Advertising and promotions for Thorntons chocolate, Tango soft drinks and Swatch watches, among others, are spoofing both the campaign process and the candidates.
A newspaper ad for U.K. confectioner Thorntons, from Rainey Kelly Campbell Rolfe, uses the headline, "Politicians can be bought," and shows chocolate figures of famous politicians, including Labour Party candidate Tony Blair, Prime Minister John Major and Lord Sutch, founder and perennial candidate of the Monster Raving Loony Party.
U.K. soft drink Tango from Britvic Soft Drinks is airing a TV spot by HHCL Partners that color codes the different political parties to various flavors of Tango. And Swatch is using a direct-mail brochure promoting the Swatch-sponsored Irony Party, touting the campaign theme "Vote style."
As for the real political race, the one-month campaign is not a big deal compared with the length of U.S. campaigns, with Mr. Blair widely believed to be near ending the term of Mr. Major.
Labour, with a comfortable 20-point lead by most polls, is sticking mainly to out-of-home advertising, said Gail Nuttney, the account director at BMP DDB Needham in charge of the Labour ad campaign.
The biggest-spending party is the Conservatives, which Labour officials estimate may spend $16 million on newspaper and outdoor ads from M&C Saatchi.
Paid political TV advertising is taboo in the U.K., although each of the two main parties gets 25 minutes of free airtime, divided into 5-minute broadcasts created by their ad agencies.
Two other parties, the Liberal Democrats and the Referendum Party, are doing little advertising.
Last week, the Labour Party started an outdoor campaign focusing on five election pledges, including "Income tax rates will not rise" and "More jobs for young people."
In a more unconventional use of media, aimed at reaching young people, who often don't vote, Labour is sticking humorous posters on the doors of public toilets in 3,000 pubs and nightclubs. They read: "Now wash your hands of the Tories."
M&C Saatchi executives, who snatched the Conservative Party account last year from Mr. Saatchi's former agency, Saatchi & Saatchi Advertising, are keeping an uncharacteristically low profile as they shuttle back and forth to meetings at Conservative Central Office.
Previous election campaigns have been enlivened by dramatic clashes with agencies trying to claim credit for ideas used by the Conservatives, and by party ads such as 1979's memorable "Labour isn't working" poster that showed snaking lines of unemployed Britons.
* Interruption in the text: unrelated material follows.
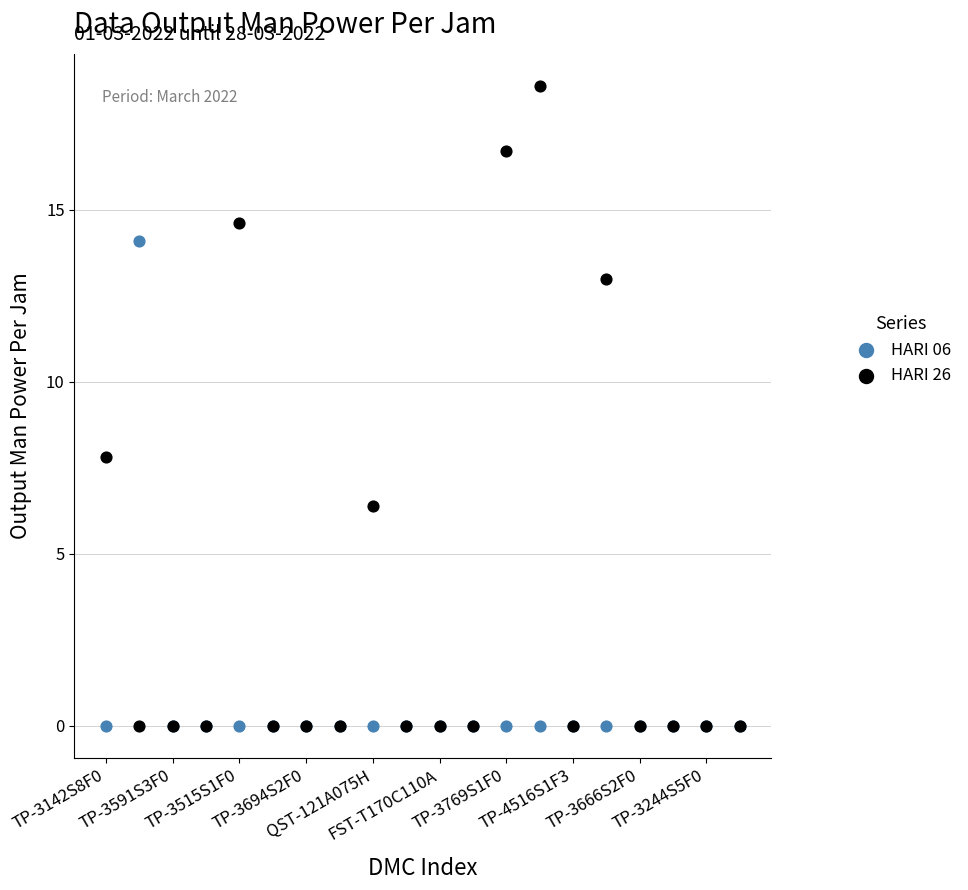

Across all series, what Y value is closest to 9?

7.8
That famous ad helped topple the last Labour government.
"Traditionally, [the] Saatchis have done astonishingly powerful things," Ms. Nuttney said.
REINING IN SAATCHI?
This year's campaign has been rife with speculation that the Conservatives aren't giving Mr. Saatchi's agency as free a hand to create more daring ads.
The most exciting one-a print ad depicting Mr. Blair with unearthly red "Demon eyes"-ran before the campaign actually started and was banned by the U.K.'s Advertising Standards Authority regulatory body after 167 complaints from the public.
"Demon eyes" became so well-known that U.K. supermarket chain Tesco is promoting its pork pies with an ad by Lowe Howard-Spink showing a man with a pork pie covering each eye and the headline "Demon pies."